Collected data:
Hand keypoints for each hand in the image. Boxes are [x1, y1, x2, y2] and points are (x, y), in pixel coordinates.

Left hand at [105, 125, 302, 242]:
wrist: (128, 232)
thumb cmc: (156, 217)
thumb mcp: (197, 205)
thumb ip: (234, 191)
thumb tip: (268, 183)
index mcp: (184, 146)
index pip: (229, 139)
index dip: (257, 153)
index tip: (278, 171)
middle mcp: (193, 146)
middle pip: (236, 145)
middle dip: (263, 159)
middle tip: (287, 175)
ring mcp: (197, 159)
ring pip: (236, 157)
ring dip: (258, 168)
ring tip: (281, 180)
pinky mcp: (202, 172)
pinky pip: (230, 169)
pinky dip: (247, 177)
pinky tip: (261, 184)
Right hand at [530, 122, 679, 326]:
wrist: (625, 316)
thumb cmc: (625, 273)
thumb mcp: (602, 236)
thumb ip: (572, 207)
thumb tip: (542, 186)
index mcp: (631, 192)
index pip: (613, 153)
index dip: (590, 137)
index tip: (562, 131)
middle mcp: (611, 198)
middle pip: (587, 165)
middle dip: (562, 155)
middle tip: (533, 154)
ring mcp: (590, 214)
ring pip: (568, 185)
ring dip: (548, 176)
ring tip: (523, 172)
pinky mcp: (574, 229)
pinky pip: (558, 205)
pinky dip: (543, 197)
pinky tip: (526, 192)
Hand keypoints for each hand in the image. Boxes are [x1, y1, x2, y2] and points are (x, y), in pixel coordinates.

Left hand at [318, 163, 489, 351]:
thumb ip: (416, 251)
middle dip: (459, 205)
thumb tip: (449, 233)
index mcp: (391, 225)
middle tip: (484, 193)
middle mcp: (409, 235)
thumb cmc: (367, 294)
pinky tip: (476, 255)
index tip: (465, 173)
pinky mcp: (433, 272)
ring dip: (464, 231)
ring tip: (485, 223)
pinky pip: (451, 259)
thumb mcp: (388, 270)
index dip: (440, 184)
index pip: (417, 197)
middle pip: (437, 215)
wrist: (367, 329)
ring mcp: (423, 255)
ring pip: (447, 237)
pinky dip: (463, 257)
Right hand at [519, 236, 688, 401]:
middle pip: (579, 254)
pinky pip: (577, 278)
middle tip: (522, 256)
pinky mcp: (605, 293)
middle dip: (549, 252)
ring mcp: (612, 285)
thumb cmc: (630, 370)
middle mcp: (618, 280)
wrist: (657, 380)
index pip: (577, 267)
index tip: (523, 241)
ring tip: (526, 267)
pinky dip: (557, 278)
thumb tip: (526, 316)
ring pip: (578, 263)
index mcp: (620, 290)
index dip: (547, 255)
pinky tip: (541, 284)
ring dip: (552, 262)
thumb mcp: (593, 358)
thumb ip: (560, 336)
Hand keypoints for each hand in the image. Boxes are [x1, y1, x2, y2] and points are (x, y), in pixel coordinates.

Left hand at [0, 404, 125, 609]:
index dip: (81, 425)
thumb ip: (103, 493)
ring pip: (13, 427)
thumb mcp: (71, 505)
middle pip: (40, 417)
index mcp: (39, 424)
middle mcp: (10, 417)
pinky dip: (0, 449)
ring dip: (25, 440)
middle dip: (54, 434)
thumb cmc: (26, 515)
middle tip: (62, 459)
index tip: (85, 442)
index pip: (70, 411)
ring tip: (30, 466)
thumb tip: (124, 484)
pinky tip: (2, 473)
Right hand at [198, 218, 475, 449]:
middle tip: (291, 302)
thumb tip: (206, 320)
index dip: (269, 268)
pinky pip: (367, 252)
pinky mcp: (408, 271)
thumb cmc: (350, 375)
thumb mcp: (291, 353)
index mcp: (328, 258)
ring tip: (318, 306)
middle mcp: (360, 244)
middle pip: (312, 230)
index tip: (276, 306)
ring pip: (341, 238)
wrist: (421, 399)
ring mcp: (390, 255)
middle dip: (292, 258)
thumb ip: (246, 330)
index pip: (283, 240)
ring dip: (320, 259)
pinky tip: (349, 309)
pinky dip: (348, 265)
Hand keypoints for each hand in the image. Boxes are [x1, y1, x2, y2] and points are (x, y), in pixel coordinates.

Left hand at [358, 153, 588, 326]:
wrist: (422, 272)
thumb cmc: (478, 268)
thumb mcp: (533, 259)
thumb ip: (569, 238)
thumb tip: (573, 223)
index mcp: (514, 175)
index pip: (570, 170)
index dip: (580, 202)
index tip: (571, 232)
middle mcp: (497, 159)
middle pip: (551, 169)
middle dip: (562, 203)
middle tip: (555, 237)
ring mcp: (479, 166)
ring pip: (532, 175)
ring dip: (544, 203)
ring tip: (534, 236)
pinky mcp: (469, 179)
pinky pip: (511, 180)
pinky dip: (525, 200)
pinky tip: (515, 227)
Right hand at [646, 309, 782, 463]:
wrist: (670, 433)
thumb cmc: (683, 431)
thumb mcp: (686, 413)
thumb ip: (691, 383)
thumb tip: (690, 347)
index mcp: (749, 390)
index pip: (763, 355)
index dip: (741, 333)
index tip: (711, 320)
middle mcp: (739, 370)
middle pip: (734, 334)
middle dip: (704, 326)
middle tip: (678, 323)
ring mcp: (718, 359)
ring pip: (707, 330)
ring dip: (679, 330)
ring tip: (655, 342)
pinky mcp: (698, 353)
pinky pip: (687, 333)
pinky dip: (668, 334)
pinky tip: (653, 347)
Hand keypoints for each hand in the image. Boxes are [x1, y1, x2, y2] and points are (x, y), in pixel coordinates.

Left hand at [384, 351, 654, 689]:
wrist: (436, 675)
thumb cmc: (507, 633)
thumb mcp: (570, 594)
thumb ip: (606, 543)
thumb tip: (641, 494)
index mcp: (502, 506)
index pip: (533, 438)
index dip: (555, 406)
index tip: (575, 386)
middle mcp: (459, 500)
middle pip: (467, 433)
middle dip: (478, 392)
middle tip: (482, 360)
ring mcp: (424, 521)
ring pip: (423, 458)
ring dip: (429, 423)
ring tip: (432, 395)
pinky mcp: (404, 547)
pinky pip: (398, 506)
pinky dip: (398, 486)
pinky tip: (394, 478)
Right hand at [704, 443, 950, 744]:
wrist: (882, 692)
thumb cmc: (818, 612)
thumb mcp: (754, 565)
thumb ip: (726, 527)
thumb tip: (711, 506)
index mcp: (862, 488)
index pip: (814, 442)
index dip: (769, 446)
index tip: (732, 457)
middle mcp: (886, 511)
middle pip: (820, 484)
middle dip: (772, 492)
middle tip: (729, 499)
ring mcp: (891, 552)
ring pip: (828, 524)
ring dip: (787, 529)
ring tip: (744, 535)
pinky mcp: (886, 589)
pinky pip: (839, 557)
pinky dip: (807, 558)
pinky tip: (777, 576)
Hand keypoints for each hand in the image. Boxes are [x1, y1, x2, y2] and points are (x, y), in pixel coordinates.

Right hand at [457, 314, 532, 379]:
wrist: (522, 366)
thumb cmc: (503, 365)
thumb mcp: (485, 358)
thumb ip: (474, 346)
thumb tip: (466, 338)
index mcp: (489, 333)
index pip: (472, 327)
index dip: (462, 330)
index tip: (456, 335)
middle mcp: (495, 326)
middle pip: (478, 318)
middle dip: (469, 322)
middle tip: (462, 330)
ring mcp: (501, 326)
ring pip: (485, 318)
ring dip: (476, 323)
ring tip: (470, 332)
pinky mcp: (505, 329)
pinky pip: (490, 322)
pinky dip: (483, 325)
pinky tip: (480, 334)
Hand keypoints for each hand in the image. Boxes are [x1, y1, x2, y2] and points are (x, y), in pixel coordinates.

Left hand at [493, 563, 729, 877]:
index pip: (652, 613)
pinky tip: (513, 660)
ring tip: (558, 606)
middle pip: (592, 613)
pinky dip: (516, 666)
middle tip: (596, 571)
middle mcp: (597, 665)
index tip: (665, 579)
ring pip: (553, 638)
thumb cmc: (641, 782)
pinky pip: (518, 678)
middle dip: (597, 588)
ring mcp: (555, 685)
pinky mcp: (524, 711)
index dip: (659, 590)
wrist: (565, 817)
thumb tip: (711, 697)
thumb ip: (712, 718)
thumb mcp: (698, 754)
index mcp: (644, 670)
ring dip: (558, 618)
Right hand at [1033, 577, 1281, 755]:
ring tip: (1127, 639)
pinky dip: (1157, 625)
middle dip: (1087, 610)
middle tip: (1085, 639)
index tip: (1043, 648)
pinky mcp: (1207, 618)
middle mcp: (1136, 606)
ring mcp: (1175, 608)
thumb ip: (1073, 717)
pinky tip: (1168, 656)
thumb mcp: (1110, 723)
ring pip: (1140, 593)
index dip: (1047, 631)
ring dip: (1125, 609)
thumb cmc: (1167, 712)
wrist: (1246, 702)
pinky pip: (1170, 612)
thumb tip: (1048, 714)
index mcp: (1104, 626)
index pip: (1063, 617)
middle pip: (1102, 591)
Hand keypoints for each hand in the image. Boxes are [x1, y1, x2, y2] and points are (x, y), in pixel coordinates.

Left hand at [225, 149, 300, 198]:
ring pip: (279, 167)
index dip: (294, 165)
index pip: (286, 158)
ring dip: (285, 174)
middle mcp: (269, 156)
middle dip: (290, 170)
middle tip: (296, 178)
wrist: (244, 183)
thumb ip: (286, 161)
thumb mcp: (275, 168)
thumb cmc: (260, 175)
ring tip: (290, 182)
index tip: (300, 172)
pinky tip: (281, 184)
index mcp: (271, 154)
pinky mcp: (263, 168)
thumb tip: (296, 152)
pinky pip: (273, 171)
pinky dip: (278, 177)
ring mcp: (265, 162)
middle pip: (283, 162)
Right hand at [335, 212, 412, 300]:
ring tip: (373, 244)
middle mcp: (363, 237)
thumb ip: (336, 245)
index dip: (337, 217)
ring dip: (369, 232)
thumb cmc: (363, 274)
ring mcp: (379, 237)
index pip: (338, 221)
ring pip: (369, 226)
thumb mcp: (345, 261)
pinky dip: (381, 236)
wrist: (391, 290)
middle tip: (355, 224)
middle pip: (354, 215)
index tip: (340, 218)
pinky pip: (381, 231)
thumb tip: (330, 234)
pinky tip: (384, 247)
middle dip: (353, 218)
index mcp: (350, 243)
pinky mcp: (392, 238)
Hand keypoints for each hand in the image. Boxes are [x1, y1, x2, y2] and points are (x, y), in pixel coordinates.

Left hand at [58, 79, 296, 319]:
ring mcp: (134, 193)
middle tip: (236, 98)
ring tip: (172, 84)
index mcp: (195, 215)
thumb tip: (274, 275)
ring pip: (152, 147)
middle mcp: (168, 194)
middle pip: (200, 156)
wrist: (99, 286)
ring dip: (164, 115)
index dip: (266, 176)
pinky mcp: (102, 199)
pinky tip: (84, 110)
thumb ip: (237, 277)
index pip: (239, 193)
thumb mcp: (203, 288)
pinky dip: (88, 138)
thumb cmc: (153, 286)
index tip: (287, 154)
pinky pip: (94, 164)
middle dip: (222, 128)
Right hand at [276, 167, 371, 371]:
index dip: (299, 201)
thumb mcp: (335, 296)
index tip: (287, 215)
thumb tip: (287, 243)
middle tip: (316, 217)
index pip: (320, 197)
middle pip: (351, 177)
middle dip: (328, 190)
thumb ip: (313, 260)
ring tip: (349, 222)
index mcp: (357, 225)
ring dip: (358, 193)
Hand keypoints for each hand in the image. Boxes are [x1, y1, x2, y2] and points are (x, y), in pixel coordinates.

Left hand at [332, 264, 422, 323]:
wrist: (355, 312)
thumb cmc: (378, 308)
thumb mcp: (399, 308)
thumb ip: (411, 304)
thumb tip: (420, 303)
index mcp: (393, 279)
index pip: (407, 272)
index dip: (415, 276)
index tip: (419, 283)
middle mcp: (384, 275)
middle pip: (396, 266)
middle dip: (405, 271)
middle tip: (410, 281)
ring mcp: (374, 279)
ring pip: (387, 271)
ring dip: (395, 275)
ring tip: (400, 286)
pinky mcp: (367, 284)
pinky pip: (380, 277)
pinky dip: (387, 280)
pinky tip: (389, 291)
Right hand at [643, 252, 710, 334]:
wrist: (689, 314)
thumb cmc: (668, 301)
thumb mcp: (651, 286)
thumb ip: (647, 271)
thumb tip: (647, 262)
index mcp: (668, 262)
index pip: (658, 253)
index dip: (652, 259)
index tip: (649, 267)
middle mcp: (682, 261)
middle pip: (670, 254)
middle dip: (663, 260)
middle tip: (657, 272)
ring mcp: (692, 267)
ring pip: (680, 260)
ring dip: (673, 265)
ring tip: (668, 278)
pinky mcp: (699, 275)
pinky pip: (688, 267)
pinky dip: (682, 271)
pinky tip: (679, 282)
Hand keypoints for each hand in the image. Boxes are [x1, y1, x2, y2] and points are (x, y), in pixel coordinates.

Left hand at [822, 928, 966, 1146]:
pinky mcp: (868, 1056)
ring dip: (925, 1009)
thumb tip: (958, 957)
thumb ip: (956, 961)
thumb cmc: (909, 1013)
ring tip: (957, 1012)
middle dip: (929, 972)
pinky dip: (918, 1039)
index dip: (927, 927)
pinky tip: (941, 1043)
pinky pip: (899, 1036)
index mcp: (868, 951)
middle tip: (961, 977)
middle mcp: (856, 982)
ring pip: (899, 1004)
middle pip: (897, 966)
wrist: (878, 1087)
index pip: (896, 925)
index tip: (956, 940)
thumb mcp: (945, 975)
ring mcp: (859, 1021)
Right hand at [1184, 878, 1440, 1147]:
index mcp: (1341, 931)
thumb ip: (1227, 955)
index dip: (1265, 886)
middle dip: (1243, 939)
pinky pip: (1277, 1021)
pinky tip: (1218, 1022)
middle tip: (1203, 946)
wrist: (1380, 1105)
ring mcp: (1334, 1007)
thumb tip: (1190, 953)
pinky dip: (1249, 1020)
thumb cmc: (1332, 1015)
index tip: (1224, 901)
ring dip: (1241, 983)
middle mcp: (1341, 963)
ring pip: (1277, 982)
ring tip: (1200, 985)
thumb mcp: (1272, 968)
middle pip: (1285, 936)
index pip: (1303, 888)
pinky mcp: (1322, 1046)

Brief:
Of the lines above, extract only those from the line with "thumb ip: (1073, 717)" to the line with "ring tip: (290, 182)", both included, exactly as written.

Exercise answer:
thumb ip: (1073, 717)
pinky tip: (1168, 656)
thumb mcp: (1110, 723)
ring pip: (1140, 593)
index dip: (1047, 631)
ring dip: (1125, 609)
thumb cmc: (1167, 712)
wrist: (1246, 702)
pinky pip: (1170, 612)
thumb tip: (1048, 714)
index mcp: (1104, 626)
index pip: (1063, 617)
middle pip: (1102, 591)
Hand keypoints for each hand in the image. Boxes are [x1, y1, x2, y2] and points are (x, y), in pixel coordinates.

Left hand at [225, 149, 300, 198]:
ring pip: (279, 167)
index dip: (294, 165)
index pip: (286, 158)
ring dip: (285, 174)
middle mcp: (269, 156)
middle dip: (290, 170)
middle tip: (296, 178)
wrist: (244, 183)
thumb ip: (286, 161)
thumb mcp: (275, 168)
thumb cmc: (260, 175)
ring tip: (290, 182)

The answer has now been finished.